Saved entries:
_ _ _ _ _

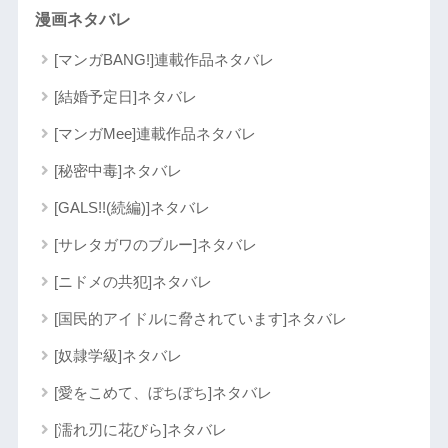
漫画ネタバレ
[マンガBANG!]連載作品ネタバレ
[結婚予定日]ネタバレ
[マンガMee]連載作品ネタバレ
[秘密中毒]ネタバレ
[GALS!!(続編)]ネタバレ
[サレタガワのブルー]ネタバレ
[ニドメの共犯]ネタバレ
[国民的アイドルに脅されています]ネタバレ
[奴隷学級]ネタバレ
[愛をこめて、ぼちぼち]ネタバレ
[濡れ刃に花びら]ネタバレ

_ _ _ _ _

> Exercise instructions: Render the text lines from all the records as one numbered list, skipping any blank lines. Leave the pictures out of the answer.

> Response to the task:
1. 漫画ネタバレ
2. [マンガBANG!]連載作品ネタバレ
3. [結婚予定日]ネタバレ
4. [マンガMee]連載作品ネタバレ
5. [秘密中毒]ネタバレ
6. [GALS!!(続編)]ネタバレ
7. [サレタガワのブルー]ネタバレ
8. [ニドメの共犯]ネタバレ
9. [国民的アイドルに脅されています]ネタバレ
10. [奴隷学級]ネタバレ
11. [愛をこめて、ぼちぼち]ネタバレ
12. [濡れ刃に花びら]ネタバレ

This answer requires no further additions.